(Data to use Opens)

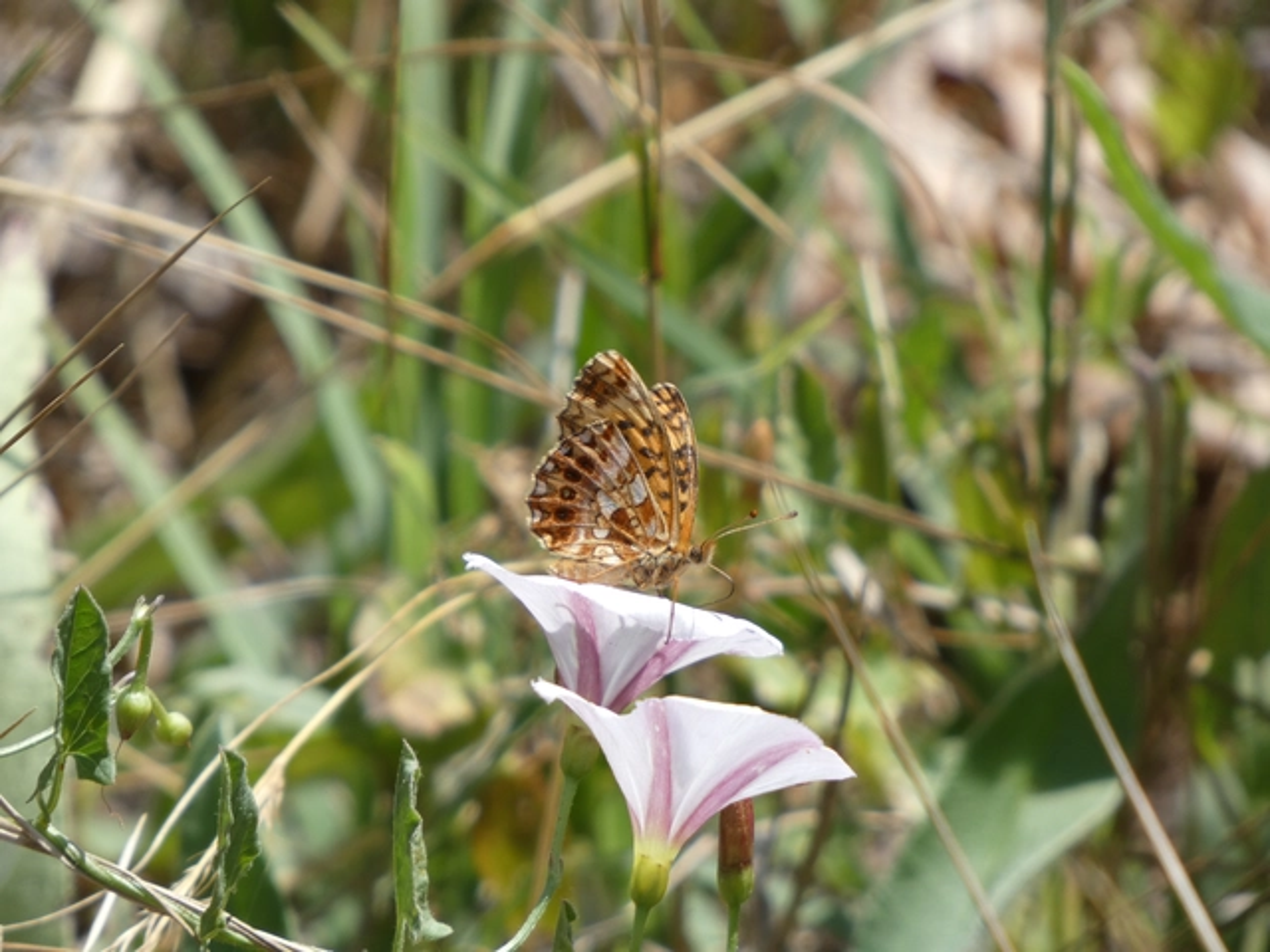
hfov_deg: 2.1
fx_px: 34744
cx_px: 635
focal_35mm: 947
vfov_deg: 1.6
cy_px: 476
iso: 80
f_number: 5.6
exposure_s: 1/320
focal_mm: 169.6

(Data to use Closes)
(Data to use Opens)

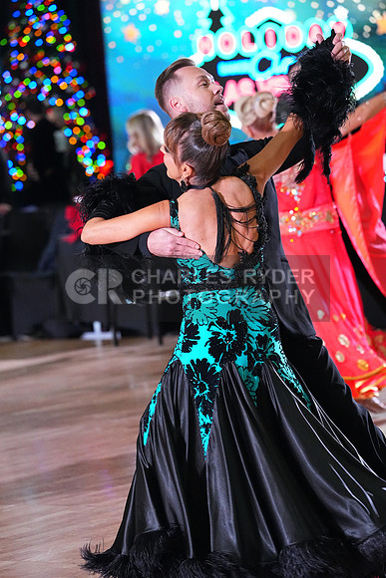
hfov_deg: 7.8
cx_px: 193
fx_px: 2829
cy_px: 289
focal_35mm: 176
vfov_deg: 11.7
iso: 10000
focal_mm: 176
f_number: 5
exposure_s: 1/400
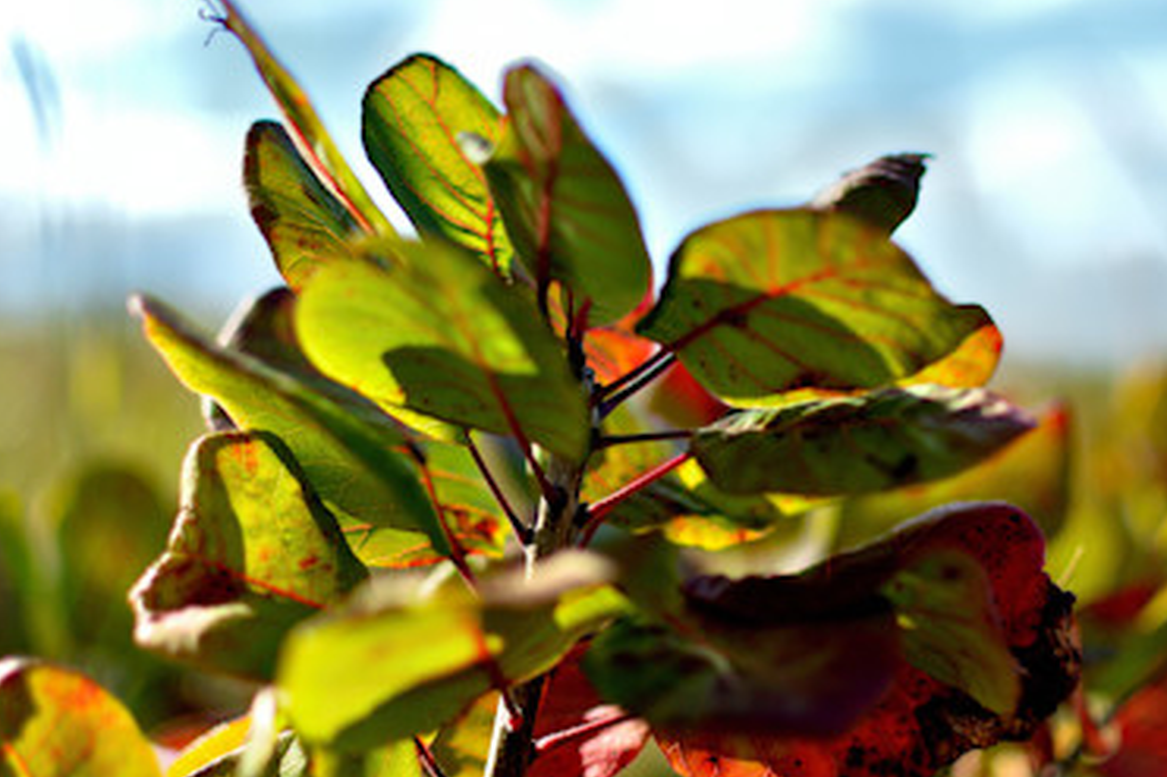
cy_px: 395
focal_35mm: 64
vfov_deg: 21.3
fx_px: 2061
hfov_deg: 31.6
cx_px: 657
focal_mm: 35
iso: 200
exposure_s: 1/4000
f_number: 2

(Data to use Closes)

Your assignment:
From the records above, write out exactly the lines that begin at the line with "focal_35mm: 176" and end at the line with "f_number: 2". Pictures must not appear in the output.

Written solution:
focal_35mm: 176
vfov_deg: 11.7
iso: 10000
focal_mm: 176
f_number: 5
exposure_s: 1/400
cy_px: 395
focal_35mm: 64
vfov_deg: 21.3
fx_px: 2061
hfov_deg: 31.6
cx_px: 657
focal_mm: 35
iso: 200
exposure_s: 1/4000
f_number: 2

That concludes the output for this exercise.